● **Task to complete**: I'd like every record given again exactly, please.

════════════════

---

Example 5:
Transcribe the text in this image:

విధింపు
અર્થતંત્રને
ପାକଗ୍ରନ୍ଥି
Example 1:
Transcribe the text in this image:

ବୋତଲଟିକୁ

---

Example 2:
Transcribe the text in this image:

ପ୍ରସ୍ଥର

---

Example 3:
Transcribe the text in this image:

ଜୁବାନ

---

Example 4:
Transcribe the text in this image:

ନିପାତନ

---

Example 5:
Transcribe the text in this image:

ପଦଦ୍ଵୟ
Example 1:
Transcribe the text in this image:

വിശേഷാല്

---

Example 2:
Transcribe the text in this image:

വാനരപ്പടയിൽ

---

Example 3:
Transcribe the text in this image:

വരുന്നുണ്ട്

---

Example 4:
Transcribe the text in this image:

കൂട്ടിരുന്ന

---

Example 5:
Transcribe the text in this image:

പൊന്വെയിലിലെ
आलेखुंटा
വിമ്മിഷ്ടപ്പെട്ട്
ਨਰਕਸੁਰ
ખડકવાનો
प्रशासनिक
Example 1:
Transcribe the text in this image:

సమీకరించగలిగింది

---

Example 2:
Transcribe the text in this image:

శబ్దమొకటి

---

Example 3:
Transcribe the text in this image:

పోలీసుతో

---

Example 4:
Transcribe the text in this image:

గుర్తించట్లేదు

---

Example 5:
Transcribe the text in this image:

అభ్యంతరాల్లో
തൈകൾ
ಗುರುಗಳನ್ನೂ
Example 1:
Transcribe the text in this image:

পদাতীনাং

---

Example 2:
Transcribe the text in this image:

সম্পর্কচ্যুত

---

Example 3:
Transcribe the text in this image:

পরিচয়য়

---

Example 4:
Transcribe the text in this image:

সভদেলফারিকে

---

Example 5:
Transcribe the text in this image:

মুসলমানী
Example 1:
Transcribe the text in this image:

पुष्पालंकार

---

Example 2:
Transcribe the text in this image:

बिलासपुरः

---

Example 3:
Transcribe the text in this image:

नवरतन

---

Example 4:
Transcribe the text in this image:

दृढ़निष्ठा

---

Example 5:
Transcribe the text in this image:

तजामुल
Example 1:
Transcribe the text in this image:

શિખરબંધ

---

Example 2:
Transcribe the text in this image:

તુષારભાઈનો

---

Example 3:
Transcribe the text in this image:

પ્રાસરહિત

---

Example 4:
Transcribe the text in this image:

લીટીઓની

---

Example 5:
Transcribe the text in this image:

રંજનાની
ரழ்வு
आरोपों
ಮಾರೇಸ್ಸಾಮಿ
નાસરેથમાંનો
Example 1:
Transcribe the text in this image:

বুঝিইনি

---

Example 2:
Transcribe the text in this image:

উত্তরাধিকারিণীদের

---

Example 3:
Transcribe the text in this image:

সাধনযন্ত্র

════════════════

● **Result of this exercise**:
---

Example 5:
Transcribe the text in this image:

విధింపు
અર્થતંત્રને
ପାକଗ୍ରନ୍ଥି
Example 1:
Transcribe the text in this image:

ବୋତଲଟିକୁ

---

Example 2:
Transcribe the text in this image:

ପ୍ରସ୍ଥର

---

Example 3:
Transcribe the text in this image:

ଜୁବାନ

---

Example 4:
Transcribe the text in this image:

ନିପାତନ

---

Example 5:
Transcribe the text in this image:

ପଦଦ୍ଵୟ
Example 1:
Transcribe the text in this image:

വിശേഷാല്

---

Example 2:
Transcribe the text in this image:

വാനരപ്പടയിൽ

---

Example 3:
Transcribe the text in this image:

വരുന്നുണ്ട്

---

Example 4:
Transcribe the text in this image:

കൂട്ടിരുന്ന

---

Example 5:
Transcribe the text in this image:

പൊന്വെയിലിലെ
आलेखुंटा
വിമ്മിഷ്ടപ്പെട്ട്
ਨਰਕਸੁਰ
ખડકવાનો
प्रशासनिक
Example 1:
Transcribe the text in this image:

సమీకరించగలిగింది

---

Example 2:
Transcribe the text in this image:

శబ్దమొకటి

---

Example 3:
Transcribe the text in this image:

పోలీసుతో

---

Example 4:
Transcribe the text in this image:

గుర్తించట్లేదు

---

Example 5:
Transcribe the text in this image:

అభ్యంతరాల్లో
തൈകൾ
ಗುರುಗಳನ್ನೂ
Example 1:
Transcribe the text in this image:

পদাতীনাং

---

Example 2:
Transcribe the text in this image:

সম্পর্কচ্যুত

---

Example 3:
Transcribe the text in this image:

পরিচয়য়

---

Example 4:
Transcribe the text in this image:

সভদেলফারিকে

---

Example 5:
Transcribe the text in this image:

মুসলমানী
Example 1:
Transcribe the text in this image:

पुष्पालंकार

---

Example 2:
Transcribe the text in this image:

बिलासपुरः

---

Example 3:
Transcribe the text in this image:

नवरतन

---

Example 4:
Transcribe the text in this image:

दृढ़निष्ठा

---

Example 5:
Transcribe the text in this image:

तजामुल
Example 1:
Transcribe the text in this image:

શિખરબંધ

---

Example 2:
Transcribe the text in this image:

તુષારભાઈનો

---

Example 3:
Transcribe the text in this image:

પ્રાસરહિત

---

Example 4:
Transcribe the text in this image:

લીટીઓની

---

Example 5:
Transcribe the text in this image:

રંજનાની
ரழ்வு
आरोपों
ಮಾರೇಸ್ಸಾಮಿ
નાસરેથમાંનો
Example 1:
Transcribe the text in this image:

বুঝিইনি

---

Example 2:
Transcribe the text in this image:

উত্তরাধিকারিণীদের

---

Example 3:
Transcribe the text in this image:

সাধনযন্ত্র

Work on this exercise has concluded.